■ WORK TO COMPLETE ■
Retype the data below exactly; skip every image.
+++ DATA TO PROCESS +++
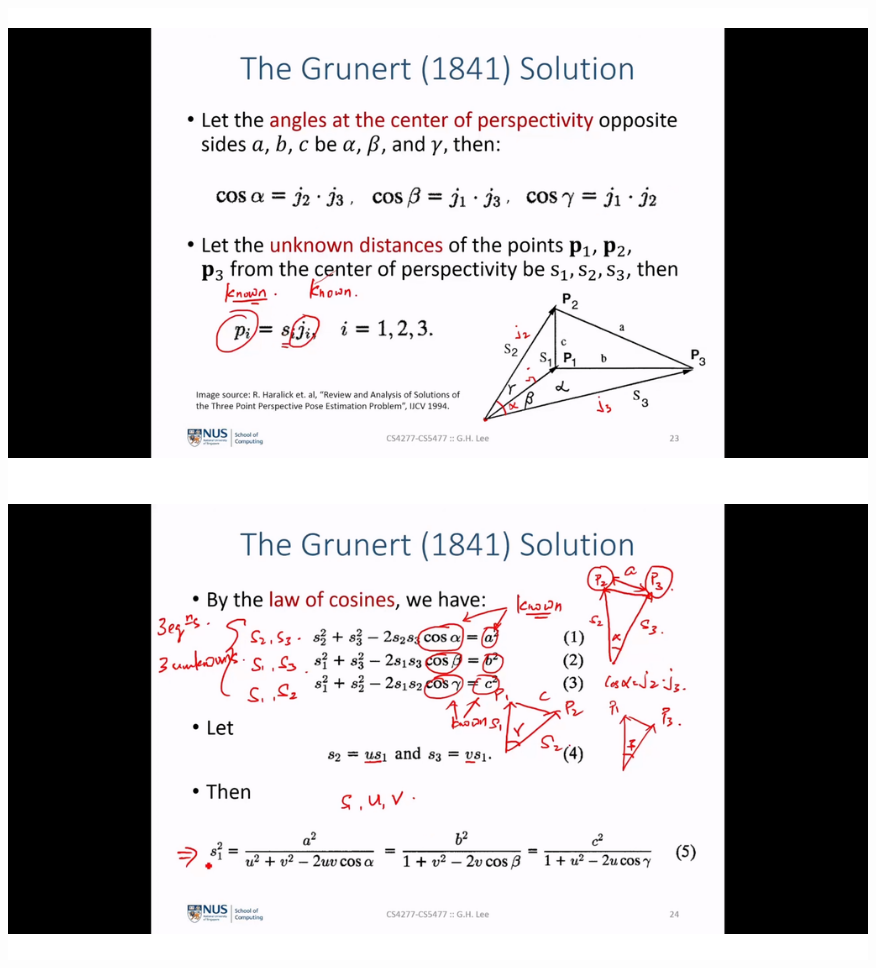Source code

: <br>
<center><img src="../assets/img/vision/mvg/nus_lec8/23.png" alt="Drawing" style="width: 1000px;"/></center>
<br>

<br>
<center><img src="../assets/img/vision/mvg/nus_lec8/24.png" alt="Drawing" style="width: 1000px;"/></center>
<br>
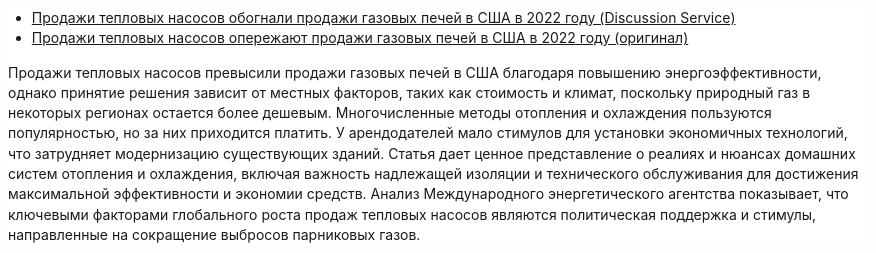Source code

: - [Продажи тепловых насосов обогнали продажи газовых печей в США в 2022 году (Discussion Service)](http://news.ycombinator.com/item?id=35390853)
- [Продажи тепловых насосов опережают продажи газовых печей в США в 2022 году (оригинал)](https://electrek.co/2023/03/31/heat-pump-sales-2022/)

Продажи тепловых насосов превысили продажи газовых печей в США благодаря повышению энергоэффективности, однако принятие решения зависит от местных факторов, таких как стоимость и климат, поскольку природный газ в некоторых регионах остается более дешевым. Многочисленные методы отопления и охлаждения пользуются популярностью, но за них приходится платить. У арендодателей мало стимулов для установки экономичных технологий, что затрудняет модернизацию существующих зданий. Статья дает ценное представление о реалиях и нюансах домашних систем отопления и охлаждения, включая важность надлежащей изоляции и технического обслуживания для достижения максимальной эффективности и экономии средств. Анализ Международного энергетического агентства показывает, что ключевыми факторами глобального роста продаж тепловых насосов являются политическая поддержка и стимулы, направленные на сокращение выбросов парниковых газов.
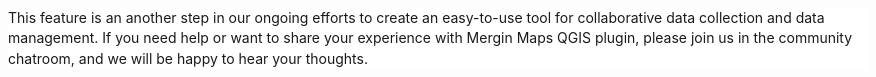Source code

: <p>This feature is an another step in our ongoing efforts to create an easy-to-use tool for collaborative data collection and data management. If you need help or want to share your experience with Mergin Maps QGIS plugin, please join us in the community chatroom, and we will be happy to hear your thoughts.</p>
+++
■ ANSWER SPACE ■
Source code

: <br>
<center><img src="../assets/img/vision/mvg/nus_lec8/23.png" alt="Drawing" style="width: 1000px;"/></center>
<br>

<br>
<center><img src="../assets/img/vision/mvg/nus_lec8/24.png" alt="Drawing" style="width: 1000px;"/></center>
<br>
Source code

: - [Продажи тепловых насосов обогнали продажи газовых печей в США в 2022 году (Discussion Service)](http://news.ycombinator.com/item?id=35390853)
- [Продажи тепловых насосов опережают продажи газовых печей в США в 2022 году (оригинал)](https://electrek.co/2023/03/31/heat-pump-sales-2022/)

Продажи тепловых насосов превысили продажи газовых печей в США благодаря повышению энергоэффективности, однако принятие решения зависит от местных факторов, таких как стоимость и климат, поскольку природный газ в некоторых регионах остается более дешевым. Многочисленные методы отопления и охлаждения пользуются популярностью, но за них приходится платить. У арендодателей мало стимулов для установки экономичных технологий, что затрудняет модернизацию существующих зданий. Статья дает ценное представление о реалиях и нюансах домашних систем отопления и охлаждения, включая важность надлежащей изоляции и технического обслуживания для достижения максимальной эффективности и экономии средств. Анализ Международного энергетического агентства показывает, что ключевыми факторами глобального роста продаж тепловых насосов являются политическая поддержка и стимулы, направленные на сокращение выбросов парниковых газов.
Source code

: <p>This feature is an another step in our ongoing efforts to create an easy-to-use tool for collaborative data collection and data management. If you need help or want to share your experience with Mergin Maps QGIS plugin, please join us in the community chatroom, and we will be happy to hear your thoughts.</p>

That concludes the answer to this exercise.